* [Try it] Reproduce the lines of the items below verbatim, starting at the line that contains "7. **錯誤處理系統** (3-4 天)" and ending at the last line of the items, with both ends included.

───── Entries provided ─────

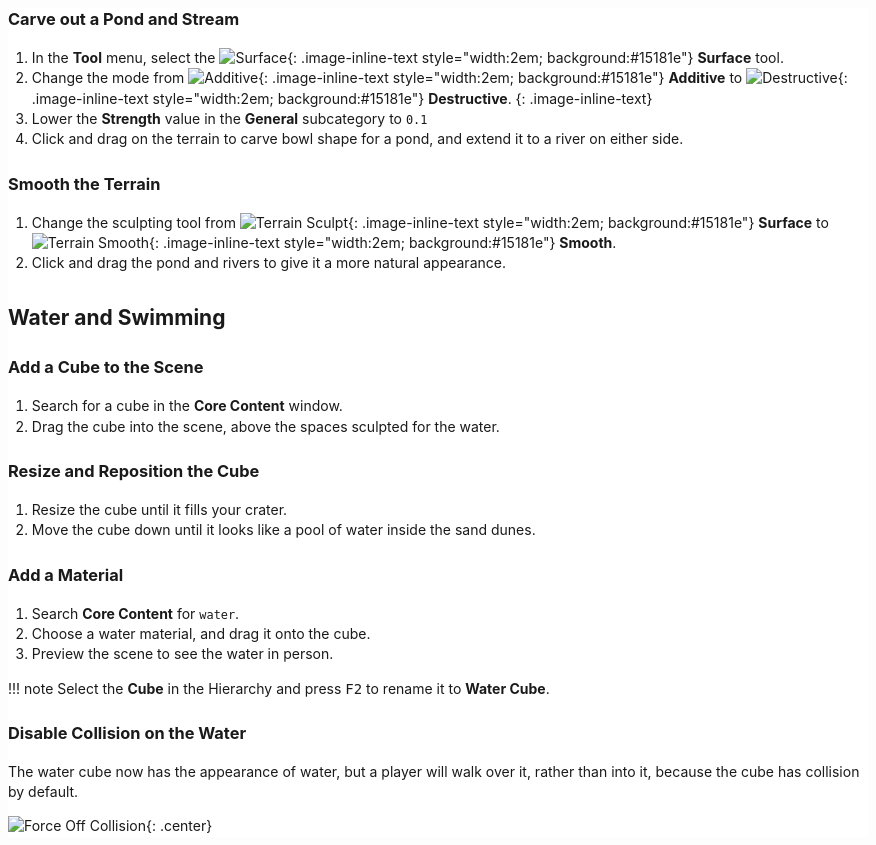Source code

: ### Carve out a Pond and Stream

1. In the **Tool** menu, select the ![Surface](../img/EditorManual/icons/Icon_TerrainSurface.png){: .image-inline-text style="width:2em; background:#15181e"} **Surface** tool.
2. Change the mode from ![Additive](../img/EditorManual/icons/Icon_TerrainPull.png){: .image-inline-text style="width:2em; background:#15181e"} **Additive** to ![Destructive](../img/EditorManual/icons/Icon_TerrainPush.png){: .image-inline-text style="width:2em; background:#15181e"} **Destructive**.
{: .image-inline-text}
3. Lower the **Strength** value in the **General** subcategory to ``0.1``
4. Click and drag on the terrain to carve bowl shape for a pond, and extend it to a river on either side.



### Smooth the Terrain

1. Change the sculpting tool from ![Terrain Sculpt](../img/EditorManual/icons/Icon_TerrainSurface.png){: .image-inline-text style="width:2em; background:#15181e"} **Surface** to ![Terrain Smooth](../img/EditorManual/icons/Icon_TerrainSmooth.png){: .image-inline-text style="width:2em; background:#15181e"} **Smooth**.
2. Click and drag the pond  and rivers to give it a more natural appearance.

   

## Water and Swimming

### Add a Cube to the Scene

1. Search for a cube in the **Core Content** window.
2. Drag the cube into the scene, above the spaces sculpted for the water.

   

### Resize and Reposition the Cube

1. Resize the cube until it fills your crater.
2. Move the cube down until it looks like a pool of water inside the sand dunes.

   

### Add a Material

1. Search **Core Content**  for ``water``.
2. Choose a water material, and drag it onto the cube.
3. Preview the scene to see the water in person.

   

!!! note
    Select the **Cube** in the Hierarchy and press <kbd>F2</kbd> to rename it to **Water Cube**.

### Disable Collision on the Water

The water cube now has the appearance of water, but a player will walk over it, rather than into it, because the cube has collision by default.

   ![Force Off Collision](../img/EnvironIntro/edits/TerrainTutorial/ForceOffCollision.png){: .center}
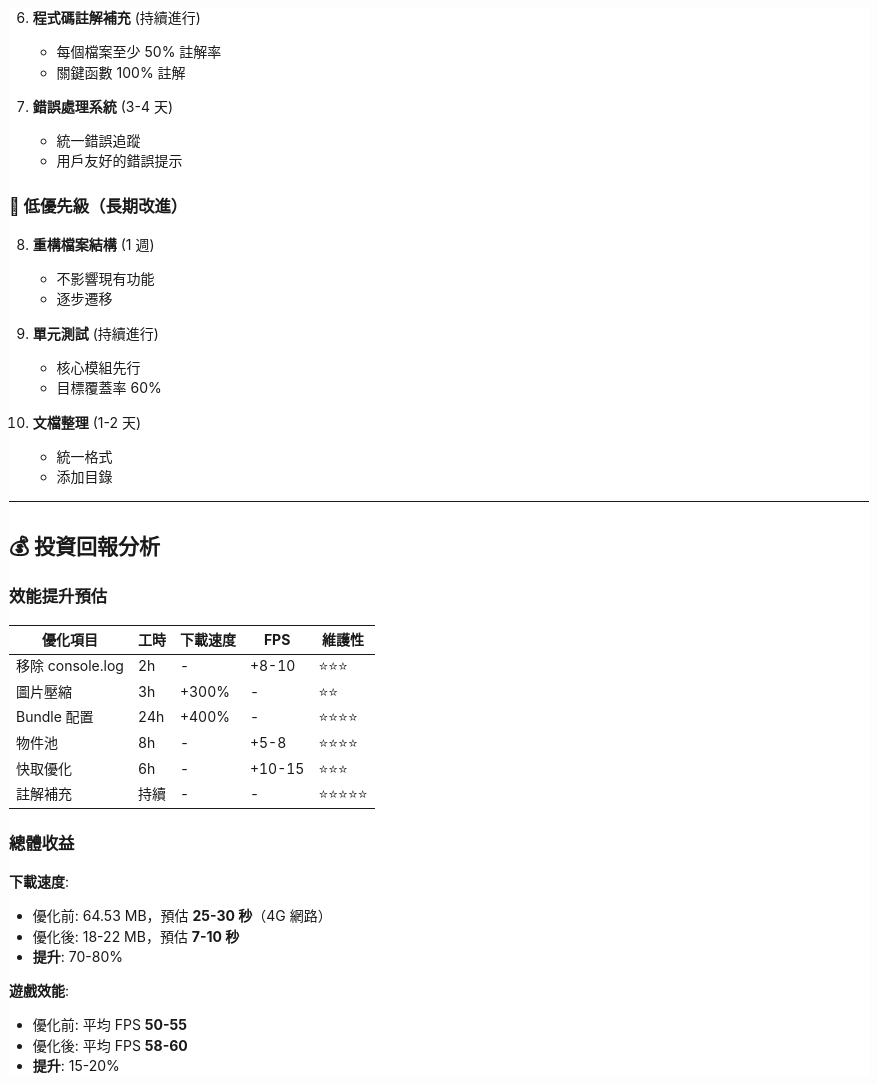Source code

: 6. **程式碼註解補充** (持續進行)
   - 每個檔案至少 50% 註解率
   - 關鍵函數 100% 註解

7. **錯誤處理系統** (3-4 天)
   - 統一錯誤追蹤
   - 用戶友好的錯誤提示

### 🔄 低優先級（長期改進）

8. **重構檔案結構** (1 週)
   - 不影響現有功能
   - 逐步遷移

9. **單元測試** (持續進行)
   - 核心模組先行
   - 目標覆蓋率 60%

10. **文檔整理** (1-2 天)
    - 統一格式
    - 添加目錄

---

## 💰 投資回報分析

### 效能提升預估

| 優化項目 | 工時 | 下載速度 | FPS | 維護性 |
|---------|------|---------|-----|--------|
| 移除 console.log | 2h | - | +8-10 | ⭐⭐⭐ |
| 圖片壓縮 | 3h | +300% | - | ⭐⭐ |
| Bundle 配置 | 24h | +400% | - | ⭐⭐⭐⭐ |
| 物件池 | 8h | - | +5-8 | ⭐⭐⭐⭐ |
| 快取優化 | 6h | - | +10-15 | ⭐⭐⭐ |
| 註解補充 | 持續 | - | - | ⭐⭐⭐⭐⭐ |

### 總體收益

**下載速度**:
- 優化前: 64.53 MB，預估 **25-30 秒**（4G 網路）
- 優化後: 18-22 MB，預估 **7-10 秒**
- **提升**: 70-80%

**遊戲效能**:
- 優化前: 平均 FPS **50-55**
- 優化後: 平均 FPS **58-60**
- **提升**: 15-20%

─────

* [Task solution]
7. **錯誤處理系統** (3-4 天)
   - 統一錯誤追蹤
   - 用戶友好的錯誤提示

### 🔄 低優先級（長期改進）

8. **重構檔案結構** (1 週)
   - 不影響現有功能
   - 逐步遷移

9. **單元測試** (持續進行)
   - 核心模組先行
   - 目標覆蓋率 60%

10. **文檔整理** (1-2 天)
    - 統一格式
    - 添加目錄

---

## 💰 投資回報分析

### 效能提升預估

| 優化項目 | 工時 | 下載速度 | FPS | 維護性 |
|---------|------|---------|-----|--------|
| 移除 console.log | 2h | - | +8-10 | ⭐⭐⭐ |
| 圖片壓縮 | 3h | +300% | - | ⭐⭐ |
| Bundle 配置 | 24h | +400% | - | ⭐⭐⭐⭐ |
| 物件池 | 8h | - | +5-8 | ⭐⭐⭐⭐ |
| 快取優化 | 6h | - | +10-15 | ⭐⭐⭐ |
| 註解補充 | 持續 | - | - | ⭐⭐⭐⭐⭐ |

### 總體收益

**下載速度**:
- 優化前: 64.53 MB，預估 **25-30 秒**（4G 網路）
- 優化後: 18-22 MB，預估 **7-10 秒**
- **提升**: 70-80%

**遊戲效能**:
- 優化前: 平均 FPS **50-55**
- 優化後: 平均 FPS **58-60**
- **提升**: 15-20%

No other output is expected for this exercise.